Tuğçe Tatari Uludağ'da saldırıya uğradı!
Akşam Gazetesi yazarı Tuğçe Tatari'nin Uludağ tatili zehir oldu!.. Tatari gittiği barda erkeklerin saldırısına uğradı... Yaşadıklarını da şöyle özetledi;
GAZETECİLER.COM
Akşam Gazetesi yazarı Tuğçe Tatari, Uludağ'da saldırıya
uğramış!..
Yaşadıklarını hemen özetleyelim...
18 yaşından beri kendisine itici gelen Uludağ'a, sadece arkadaşını
yalnız bırakmamak amaçlı gitmiş...
Son gördüğünden bu yana Uludağ'ın otellerle dolduğunu görmüş...
Tatari, Ali Ağaoğlu'nun da Uludağ'da İmparator olduğunu
farketmiş...
Çünkü Ağaoğlu'nun 7 tane kayak pisti varmış...
Ayrıca en son teknoloji ve en bol imkanlar onda, tüm otellere
mazot, su, kar arabası servisi veriyormuş...
Tuğçe Tatari'nin Uludağ'a yönelik en can alıcı gözlemleri
bunlar...
Peki Tatari nerede ve nasıl saldırıya uğradı?
Onu da gelin kendi kaleminden okuyalım...
(...) Uludağ'da eğlenceli geceler sahneye ünlü bir sanatçı
çıktığında yaşanıyormuş sadece.
Mesela pazartesi Yazıcı Otel, Ajda Pekkan'ı ağırlayacakmış. Bu
nedenle tüm dağ barlarında bir heyecan havası var...

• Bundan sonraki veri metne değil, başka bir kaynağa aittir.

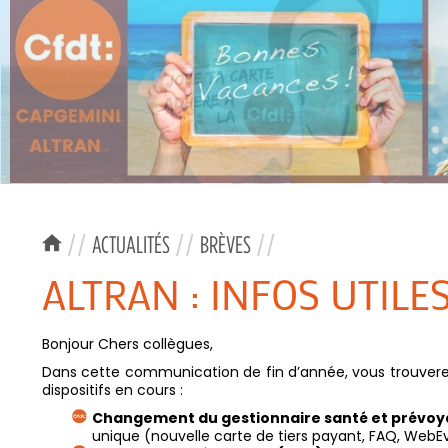
//
ACTUALITÉS
//
BRÈVES
//
ALTRAN : INFOS UTILE
Bonjour Chers collègues,
Dans cette communication de fin d’année, vous trouverez 
dispositifs en cours :
Changement du gestionnaire santé et prévoya
unique (nouvelle carte de tiers payant, FAQ, WebE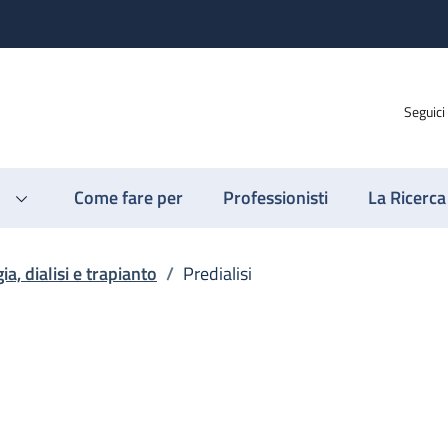
Seguici
Come fare per
Professionisti
La Ricerca
ia, dialisi e trapianto
/
Predialisi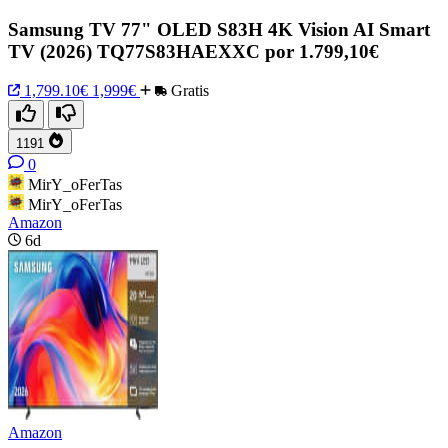
Samsung TV 77" OLED S83H 4K Vision AI Smart
TV (2026) TQ77S83HAEXXC por 1.799,10€
1,799.10€
1,999€
Gratis
1191
0
MirY_oFerTas
MirY_oFerTas
Amazon
6d
Amazon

'Oraya gelen müşteri daha sonra geceye devam etmek isterse yaşadık'
diyorlar.
Gece saat 01:00 olmuş, ben hala tam istediğim gibi bir yer
bulamamışım.
Otele doğru yürüyoruz. Kervan Saray'ın önünden geçerken 'Aldo'
afişi gördüm. Otelin içinde Ayyash isimli barda sahneye
çıkıyormuş.
Eğlenceli olabilir diye daldık bara.
Herkes çok nazik, hemen güzel bir yere oturttular, Aldo 20 dakika
sonra çıkacak dediler.
Birer içki söyledik.
Mekan çok eski, hatta köhne... İçeride 4 masa dolu sadece.

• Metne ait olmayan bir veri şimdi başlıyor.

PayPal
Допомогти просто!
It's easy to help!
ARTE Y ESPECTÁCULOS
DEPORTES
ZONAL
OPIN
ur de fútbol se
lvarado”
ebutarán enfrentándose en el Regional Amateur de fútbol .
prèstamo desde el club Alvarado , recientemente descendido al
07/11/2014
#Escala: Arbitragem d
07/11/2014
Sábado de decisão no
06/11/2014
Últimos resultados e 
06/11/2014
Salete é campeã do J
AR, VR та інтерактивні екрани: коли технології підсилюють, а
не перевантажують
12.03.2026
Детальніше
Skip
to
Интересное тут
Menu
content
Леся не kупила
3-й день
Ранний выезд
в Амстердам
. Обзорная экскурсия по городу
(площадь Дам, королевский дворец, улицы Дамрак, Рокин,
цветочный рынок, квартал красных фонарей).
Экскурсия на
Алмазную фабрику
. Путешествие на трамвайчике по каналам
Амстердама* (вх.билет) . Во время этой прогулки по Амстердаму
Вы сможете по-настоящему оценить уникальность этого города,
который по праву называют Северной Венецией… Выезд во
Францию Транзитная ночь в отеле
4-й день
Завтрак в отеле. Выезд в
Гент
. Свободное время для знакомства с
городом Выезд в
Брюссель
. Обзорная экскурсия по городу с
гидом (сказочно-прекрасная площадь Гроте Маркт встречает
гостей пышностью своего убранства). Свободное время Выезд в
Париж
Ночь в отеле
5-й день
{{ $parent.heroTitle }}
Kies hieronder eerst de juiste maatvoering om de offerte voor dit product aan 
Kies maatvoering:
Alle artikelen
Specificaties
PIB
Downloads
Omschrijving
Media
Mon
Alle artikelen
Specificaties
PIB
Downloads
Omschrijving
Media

Aradan yarım saat geçti, Aldo sahneye çıktı ve bizimkiler
'kalkalım' dedi...
Önce Levent Kazak ve Alper Kul kalktı.
Kalkarken Alper, 'Adam başı 100 TL imiş... Ayakbastı parasıymış bu,
ister iç ister içme ödüyormuşsun. Biz kendimizinkileri ödedik, aman
haberin olsun' dedi ve gitti.
Biz üç kişi kaldık. Onlardan 10 dakika sonra biz de kalktık. Bu
arada hala birinci kadehlerimizi içiyorduk.
İsmail hesabı istedi.
Sonra benim kulağıma eğilip, '600 lira gelmiş. Burada çok gürültü
var, Aldo da sahnede ve çok yakınız, ayıp olmasın kapıda itiraz
edelim hesaba' dedi.
Aldık montlarımızı kapıya doğru yürürken görev tanımını
bilmediğim genç adam kollarını iki yana açarak atladı önüme,
'hesabı ödemeden kaçamazsınız' diye bağırarak.

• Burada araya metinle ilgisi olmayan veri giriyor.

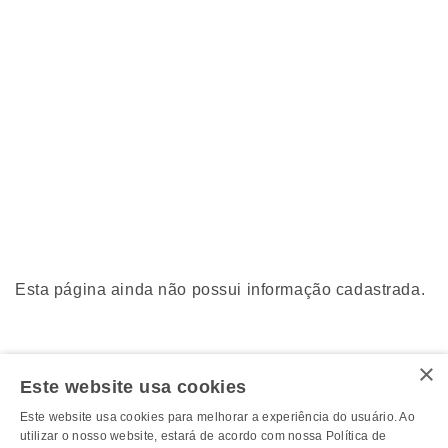
Esta página ainda não possui informação cadastrada.
×
Este website usa cookies
Este website usa cookies para melhorar a experiência do usuário. Ao
utilizar o nosso website, estará de acordo com nossa Política de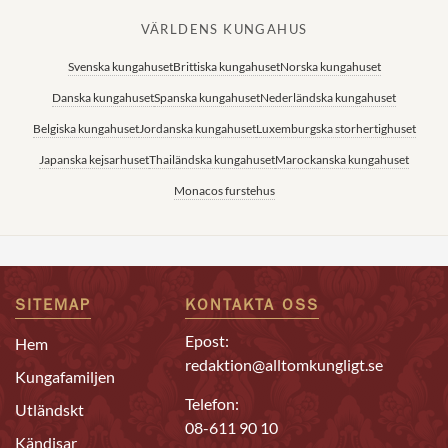
VÄRLDENS KUNGAHUS
Svenska kungahuset
Brittiska kungahuset
Norska kungahuset
Danska kungahuset
Spanska kungahuset
Nederländska kungahuset
Belgiska kungahuset
Jordanska kungahuset
Luxemburgska storhertighuset
Japanska kejsarhuset
Thailändska kungahuset
Marockanska kungahuset
Monacos furstehus
SITEMAP
KONTAKTA OSS
Epost:
Hem
redaktion@alltomkungligt.se
Kungafamiljen
Telefon:
Utländskt
08-611 90 10
Kändisar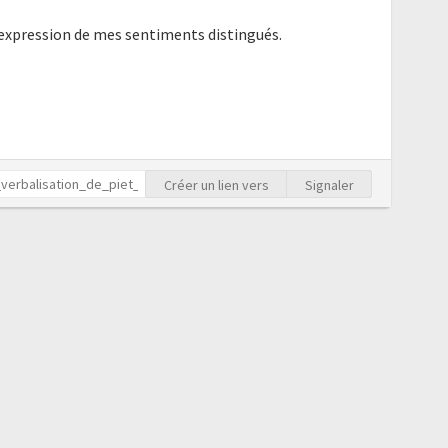
'expression de mes sentiments distingués.
Créer un lien vers
Signaler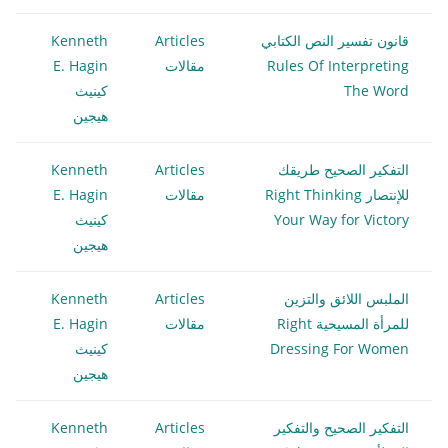
قانون تفسير النص الكتابي
Articles
Kenneth
Rules Of Interpreting
مقالات
E. Hagin
The Word
كينيث
هيجين
التفكير الصحيح طريقك
Articles
Kenneth
للإنتصار Right Thinking
مقالات
E. Hagin
Your Way for Victory
كينيث
هيجين
الملبس اللائق والتزين
Articles
Kenneth
للمرأة المسيحية Right
مقالات
E. Hagin
Dressing For Women
كينيث
هيجين
التفكير الصحيح والتفكير
Articles
Kenneth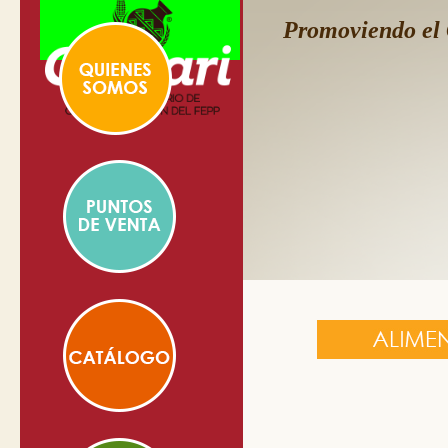
Promoviendo el 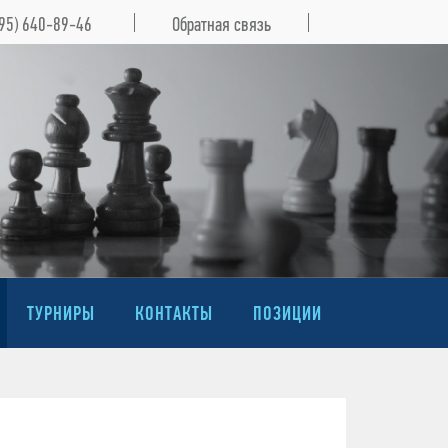
495) 640-89-46
Обратная связь
ТУРНИРЫ
КОНТАКТЫ
ПОЗИЦИИ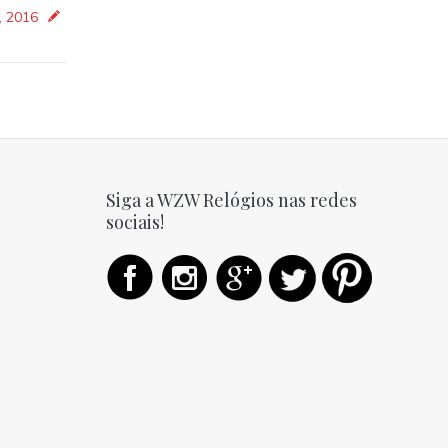
, 2016
Siga a WZW Relógios nas redes
sociais!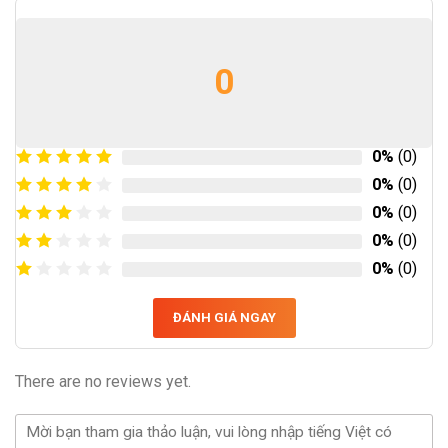
0
0%
(0)
0%
(0)
0%
(0)
0%
(0)
0%
(0)
ĐÁNH GIÁ NGAY
There are no reviews yet.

Biz, 'Kaçmıyoruz, ödeme yapacağız ama itirazımız var, üç kişi 600
lira olmaz' demeye çalışıyoruz... Adam, 'Arkadaşlarınız çıkarken
sizin ödeyeceğinizi söyledi' diyor...
Ben 'Hayatımda böyle çingene bir tavırla karşılaşmadım, bu ne ya?'
diye tepki gösterince üzerime yürümeye başlıyorlar, hepsi
erkek...
Daha yaşlı olan, kabalaşan ve dozu artıranın önüne geçip 'sen git'
diyor ve kendisi üzerime yürümeye başlıyor, 'Sen burayı çay bahçesi
mi sandın? Geldiysen bedelini ödeyeceksin diye haykırıyor'.
Ağzıma gelen ne varsa söyleyip, hesabı ödeyip çıkıyoruz.
Hayatımda böyle muamele görmedim.
Girip çıkmadığım yer kalmadı. Pavyonundan, travesti barına kadar...
Hiçbirinde böyle bir şey ne gördüm ne duydum.
Ama işte Uludağ'ı sonradan görmelerin merkezi haline bu tip
'yakaladım mı gömerim' zihniyeti getirdi.